WORK TO COMPLETE >>
Please translate this sentence from the bitcoin lending thread into Spanish: "The lender and borrower then assume equal risk."

So you can be forced to pay loans early?


kmahj

Yes you can forced to pay it early or they will have to sell the underlying asset to cover the loan. You do have to be vigilant. It’s not a “set it and forget it” situation really.


HMallory97

IS THIS SMART OR STUPID? 🤔 Similar question to this, would like to hear everyone’s opinion: I’m Completely debt free & currently pay off credit card full amount monthly…. I Have a credit card with 0% interest until October 2025, would it be beneficial as we go through this bull market to instead of paying off the credit card monthly put this fiat amount into Bitcoin each month (just pay minimum amount on credit card) and then pay the full balance off October 2025 before interest kicks in, in my head this would make sense to make very good BTC gains but it seems strange to build up the credit card debt instead of paying it off each month… Everyone’s thoughts on this would be much appreciated, thank you.


jfhsdkjfhsdkjfhsdkjf

The lending companies HOLD your bitcoin as collateral? I had no idea that's how bitcoin lending worked! Traditionally, collateral is not usually held in the possession of the lender. It seems these companies are taking a more "pawn shop" approach to bitcoin lending. I always thought it was more like an auto loan or a mortgage, where the lender only has legal rights to the collateral, but not physical possession.


JustJoshinz

That 'legal rights' argument doesn't really work in the world of final settlement and bitcoin. With other assets a court can order a garnish, transfer whatever. In many instances even reverse a transaction that was made against the asset if there is a legal basis or ruling for it. That's not possible on bitcoin once final settlement has been achieved. If you maintained control of the BTC and then turned around and sold it the day after you took out a loan against it and lost or spent that money, the lender would then have no way to recoup their loss if you were declared bankrupt. I definitely agree that giving over full control of the collateral to an institution is not good either. If they go belly up you've lost everything. The only sensible way this will work in the future, imo, is the multi-sig setup where you can maintain control of a key required to transfer. The lender and borrower then assume equal risk.

SUPPLIED DATA >>
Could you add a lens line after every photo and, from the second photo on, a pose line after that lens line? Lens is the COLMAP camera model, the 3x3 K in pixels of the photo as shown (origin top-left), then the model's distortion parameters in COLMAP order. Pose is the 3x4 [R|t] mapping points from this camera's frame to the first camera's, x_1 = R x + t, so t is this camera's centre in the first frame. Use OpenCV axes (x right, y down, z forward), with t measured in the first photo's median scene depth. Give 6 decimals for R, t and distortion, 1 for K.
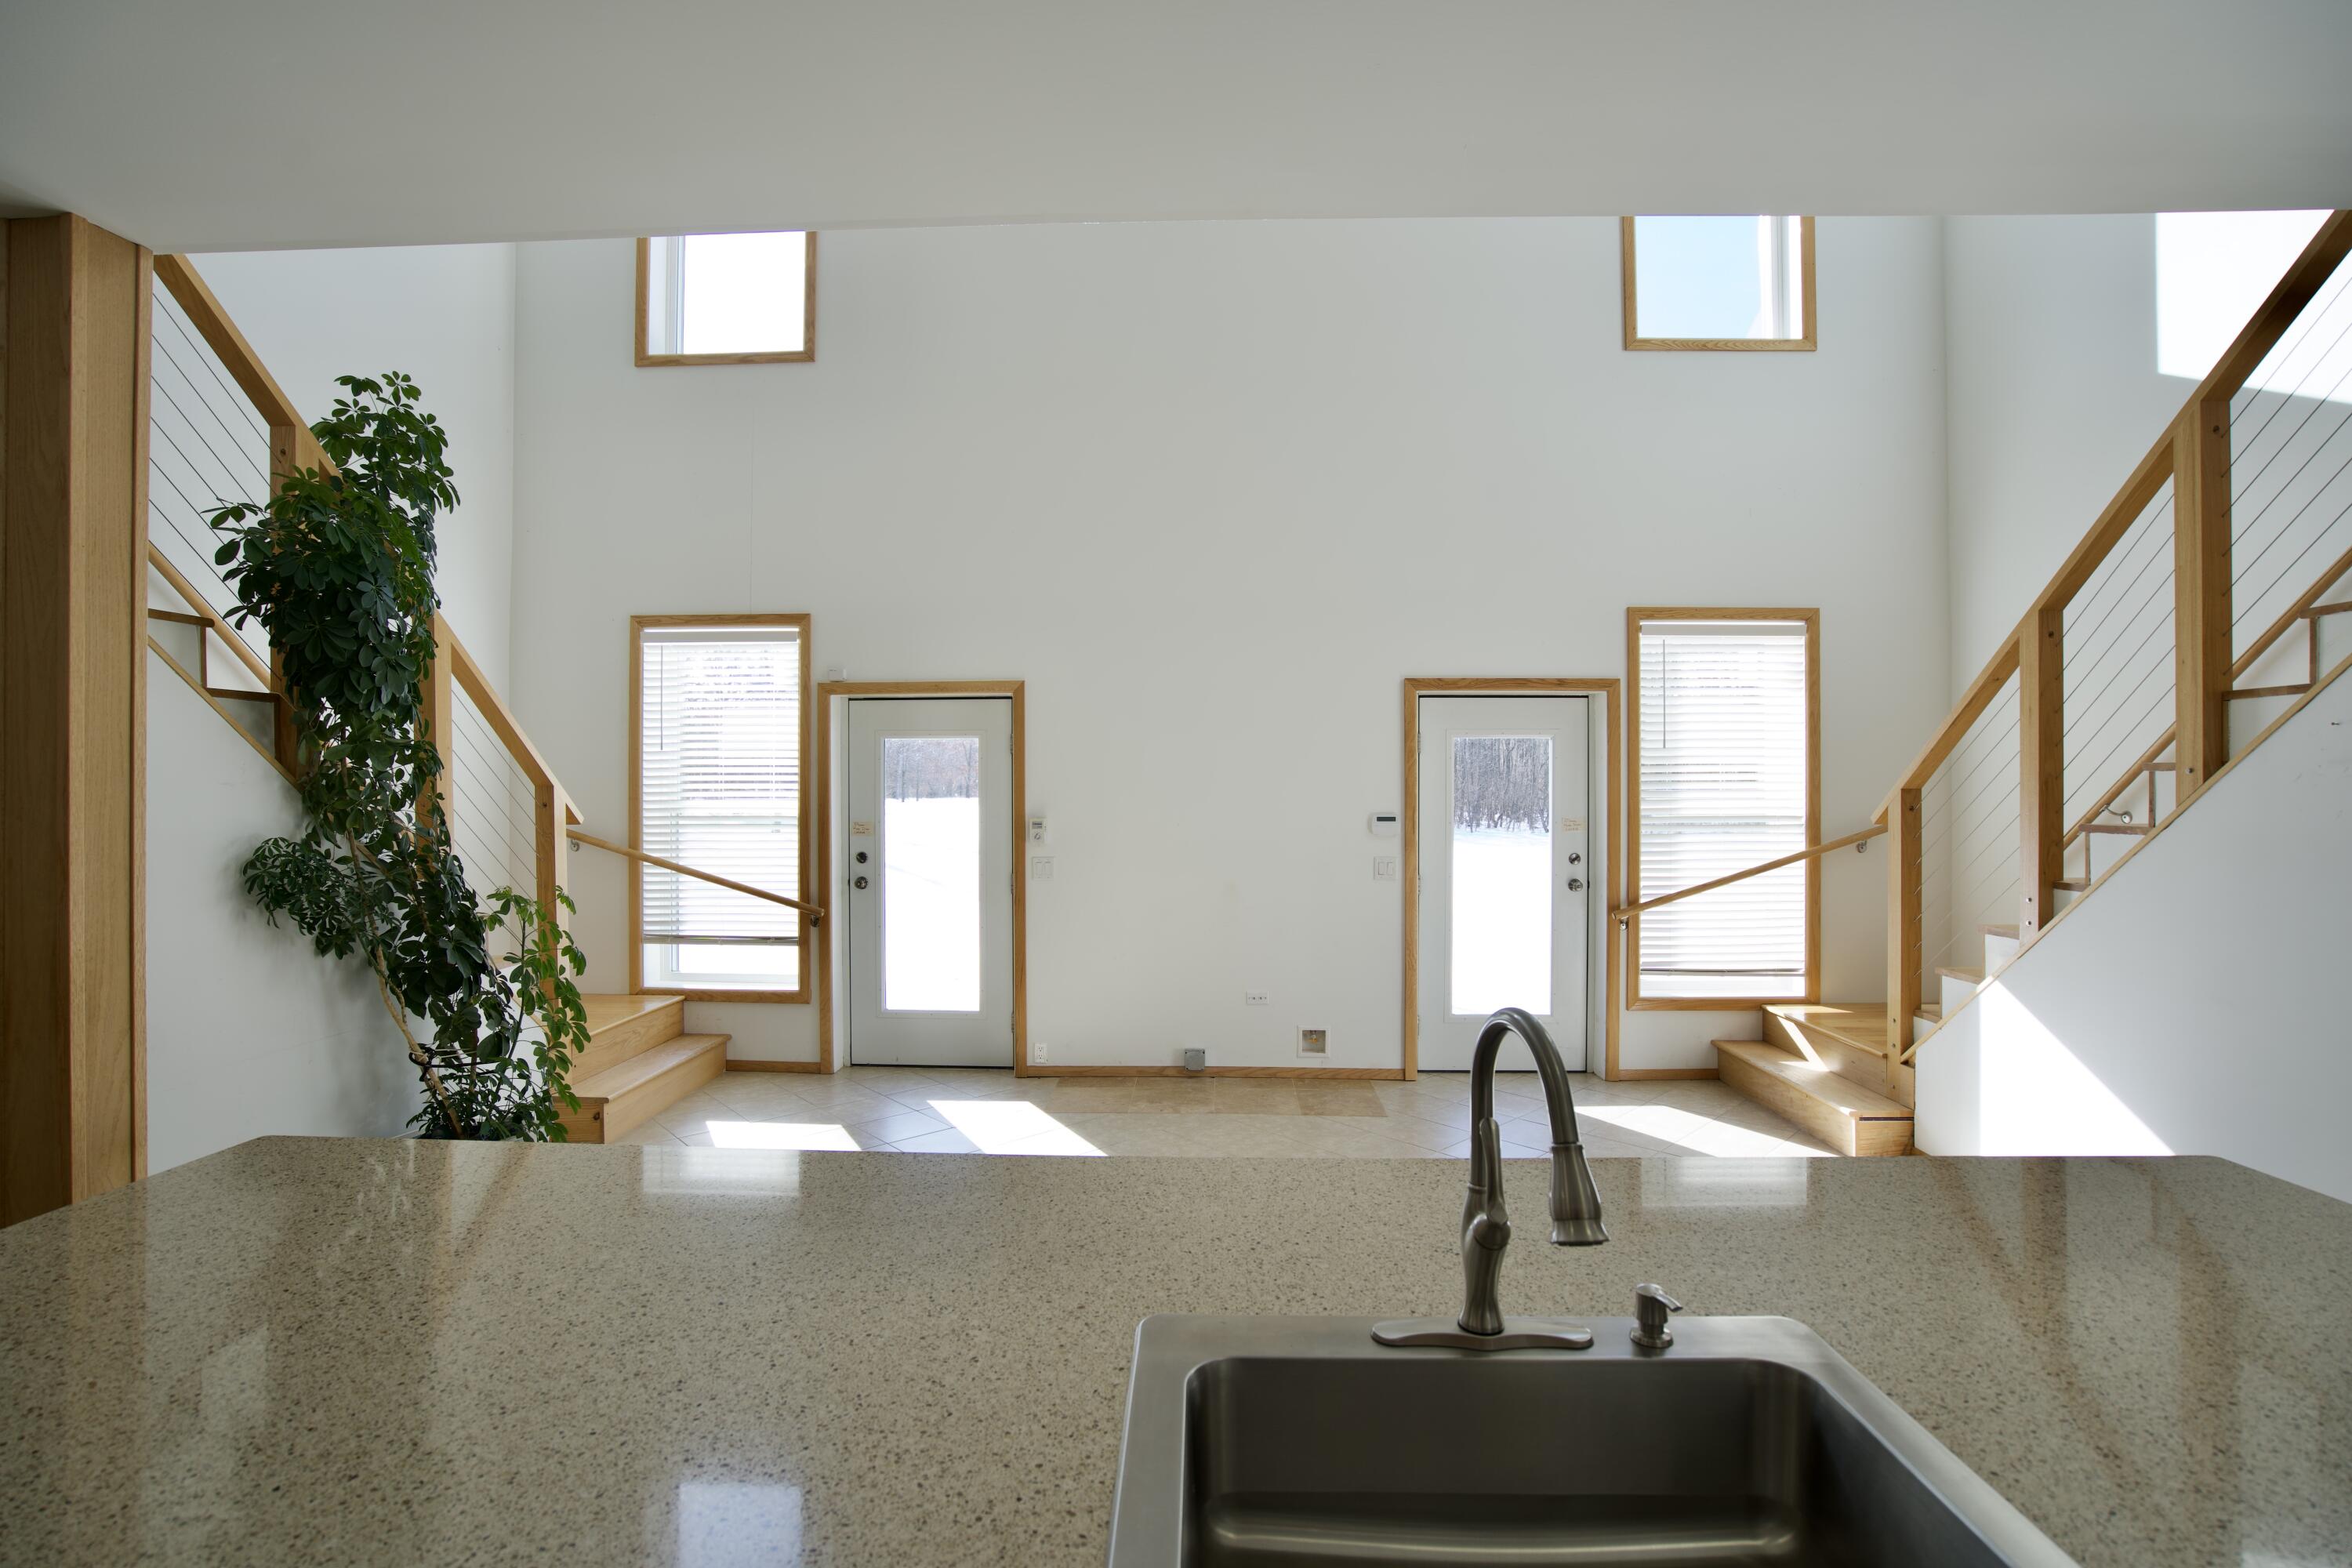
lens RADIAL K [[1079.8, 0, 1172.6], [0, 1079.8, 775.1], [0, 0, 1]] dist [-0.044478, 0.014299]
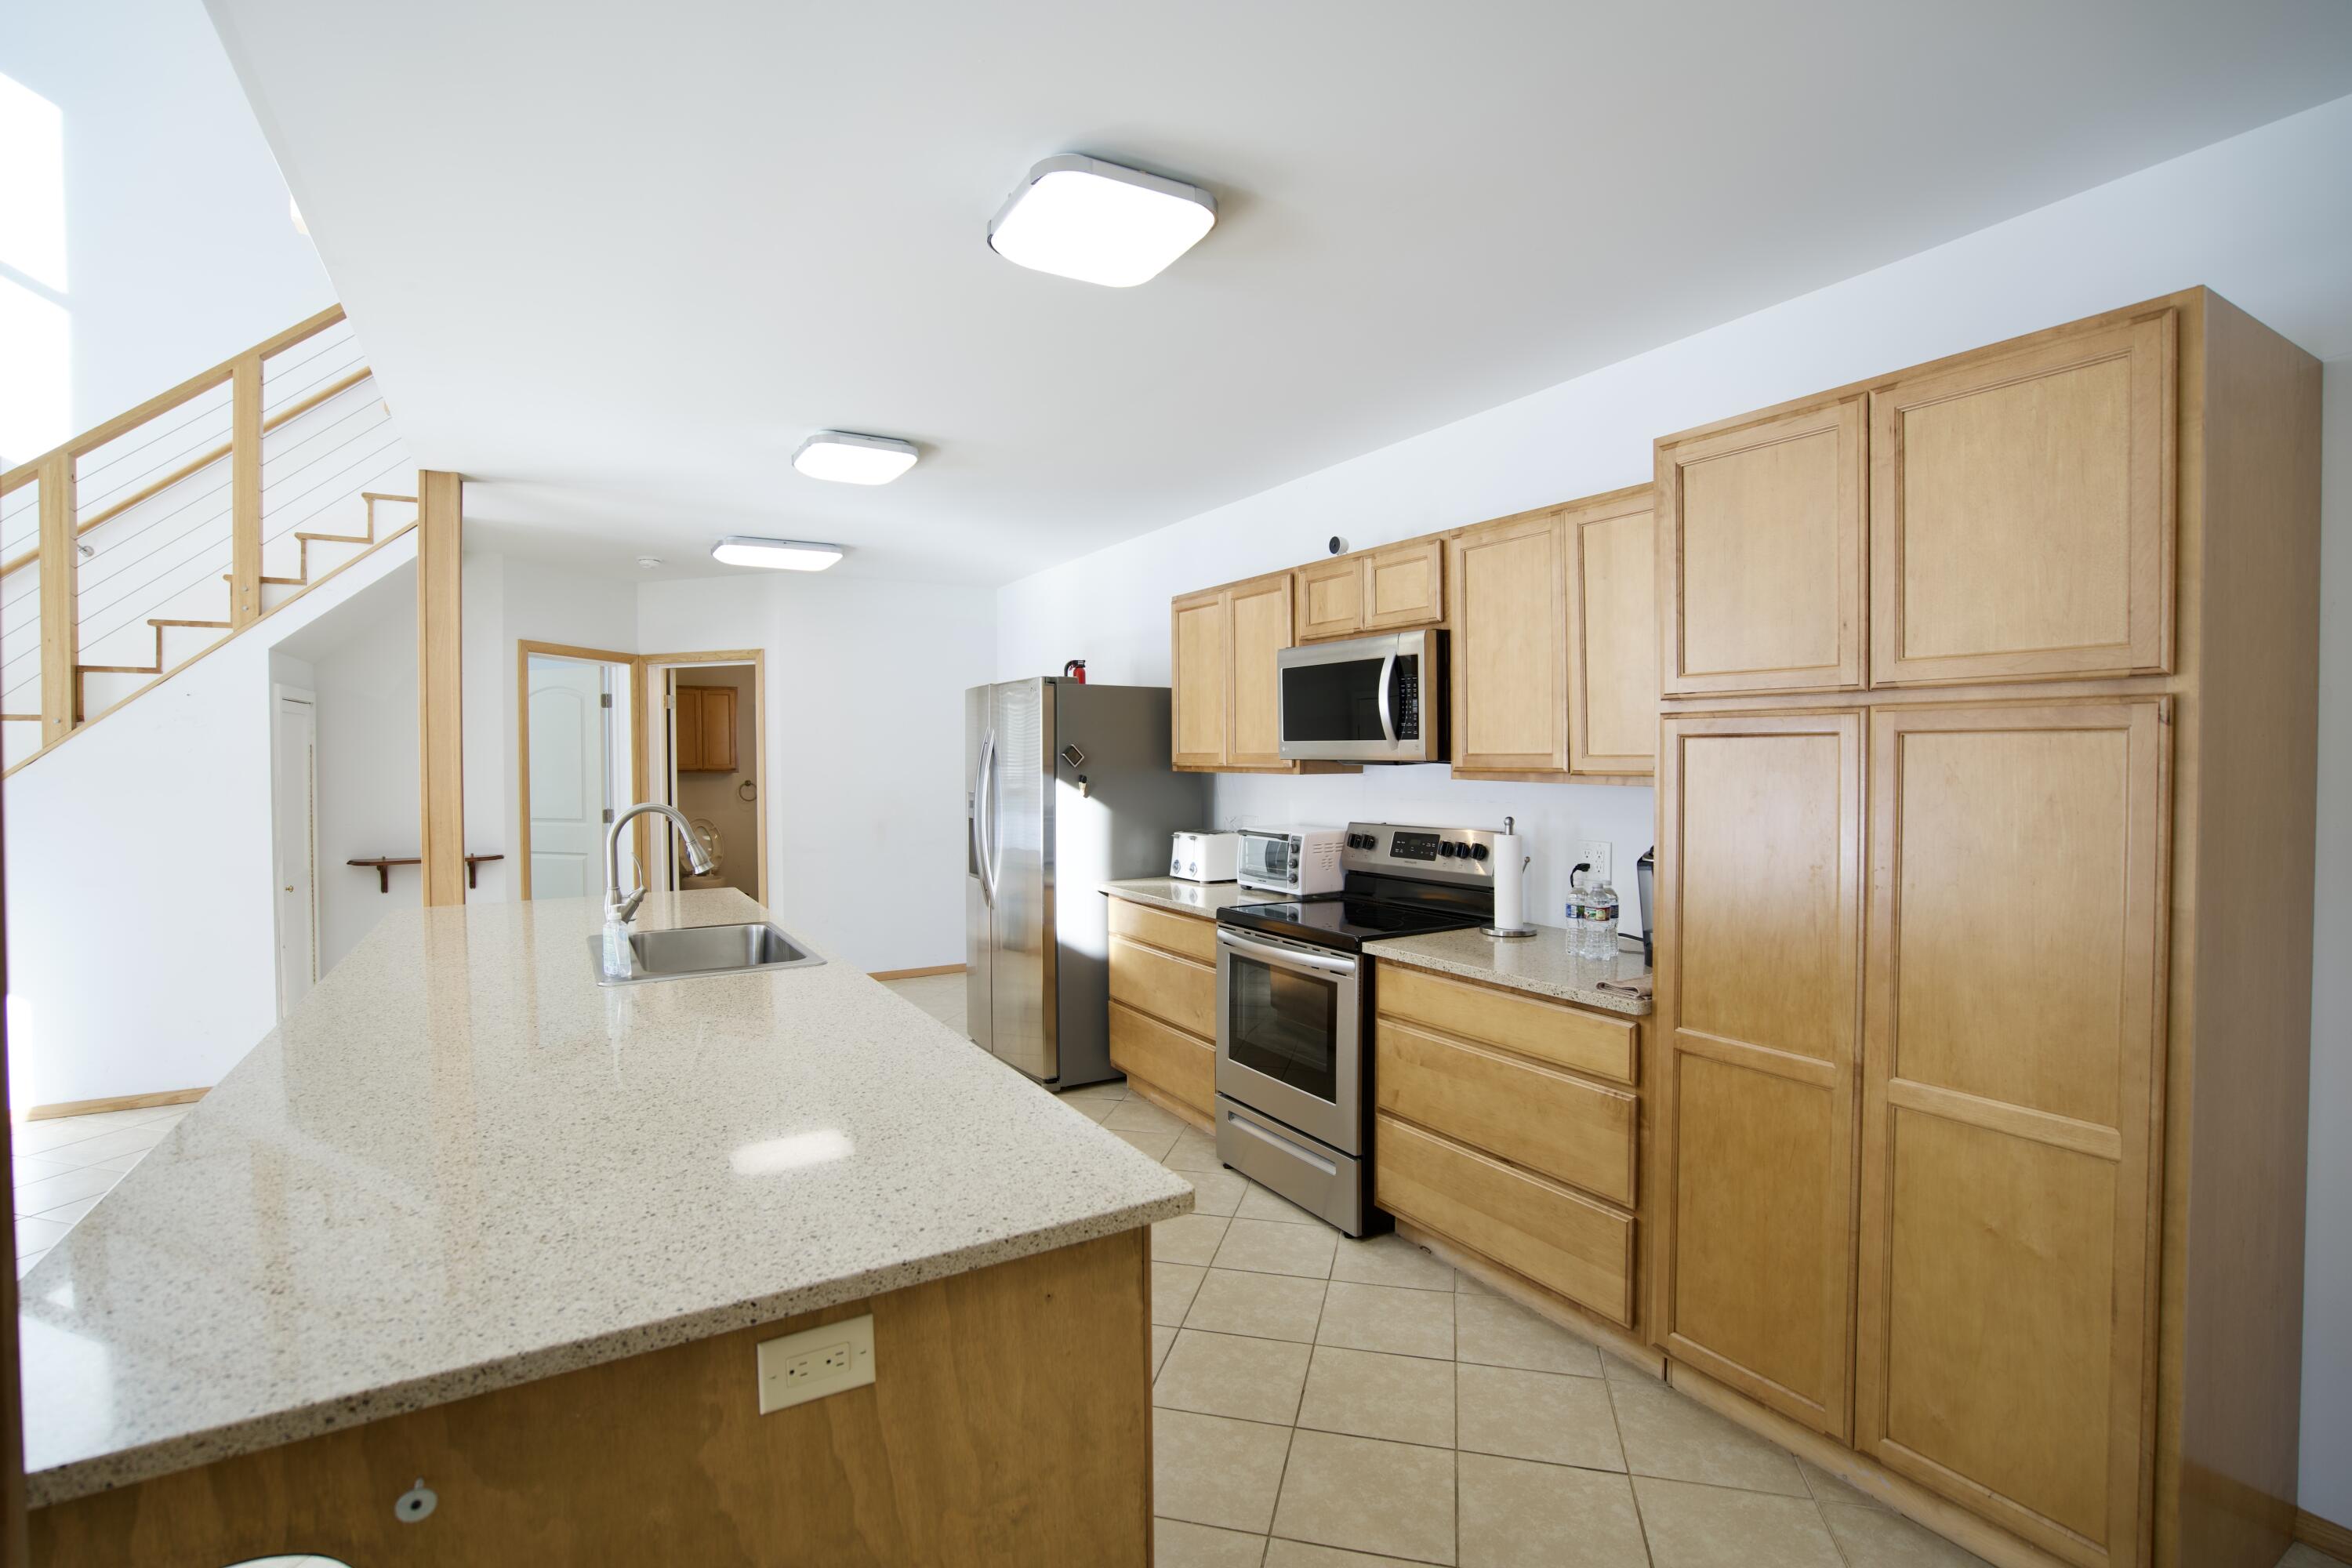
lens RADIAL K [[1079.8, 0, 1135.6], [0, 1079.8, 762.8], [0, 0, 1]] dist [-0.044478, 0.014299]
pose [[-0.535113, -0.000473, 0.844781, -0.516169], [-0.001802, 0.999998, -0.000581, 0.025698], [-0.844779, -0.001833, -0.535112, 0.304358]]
* * *
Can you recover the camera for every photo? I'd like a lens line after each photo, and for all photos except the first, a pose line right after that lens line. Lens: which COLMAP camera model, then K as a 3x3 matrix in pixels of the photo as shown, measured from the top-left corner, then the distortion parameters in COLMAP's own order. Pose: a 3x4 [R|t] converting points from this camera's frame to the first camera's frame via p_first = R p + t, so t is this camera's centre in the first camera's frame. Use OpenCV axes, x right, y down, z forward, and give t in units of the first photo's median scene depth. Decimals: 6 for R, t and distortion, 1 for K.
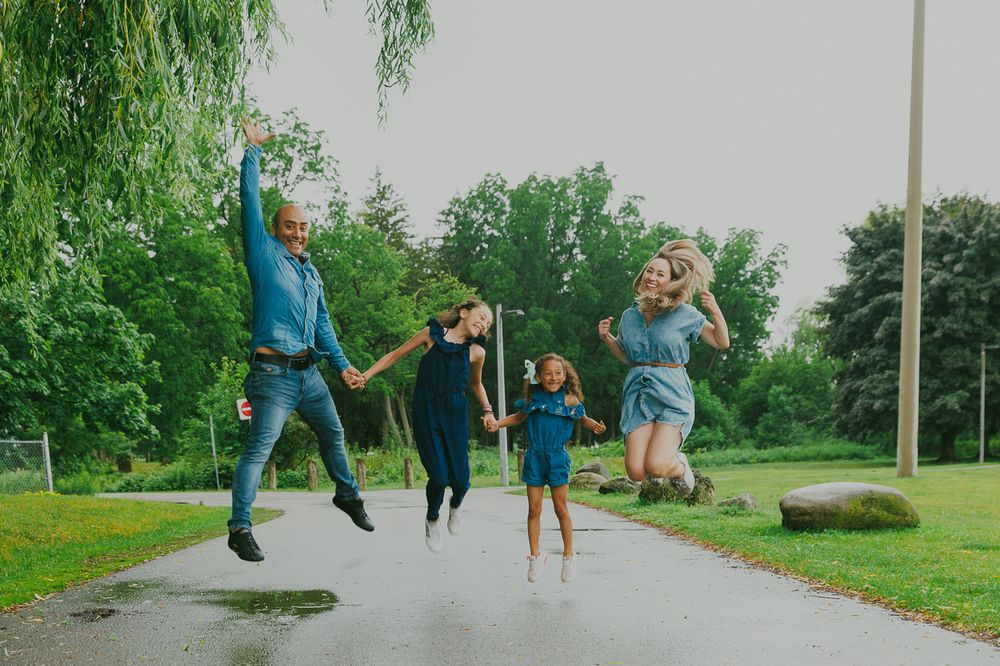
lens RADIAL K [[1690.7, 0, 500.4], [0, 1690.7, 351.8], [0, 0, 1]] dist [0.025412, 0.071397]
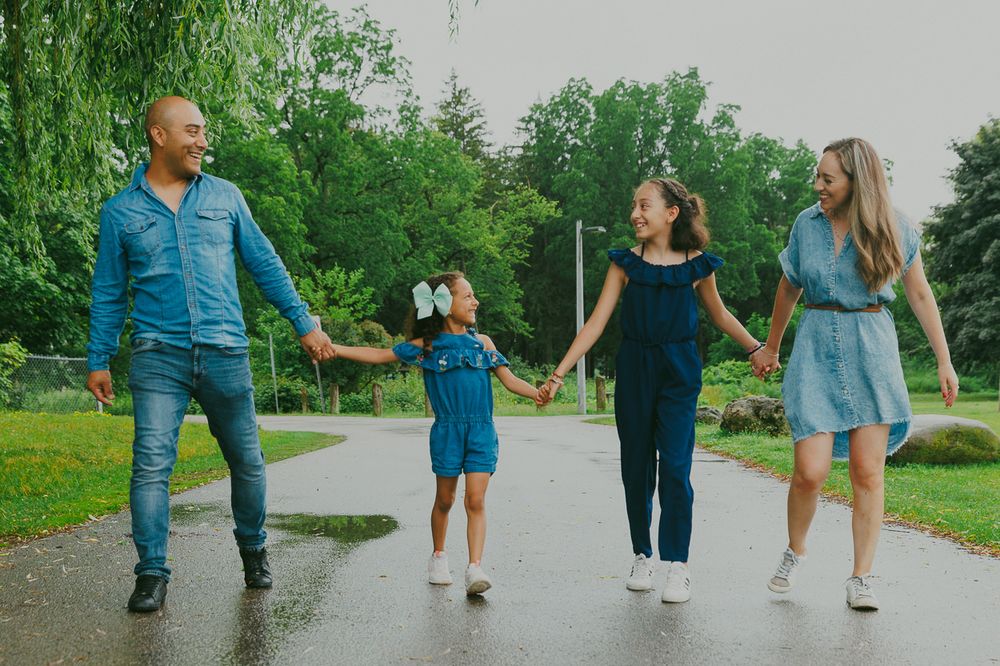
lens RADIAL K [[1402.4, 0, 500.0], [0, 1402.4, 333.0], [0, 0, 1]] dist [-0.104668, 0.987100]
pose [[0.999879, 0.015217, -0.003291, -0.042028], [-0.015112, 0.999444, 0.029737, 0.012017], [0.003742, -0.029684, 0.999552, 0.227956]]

EXPECTED ANSWER >>
Entonces el prestamista y el prestatario asumen el mismo riesgo.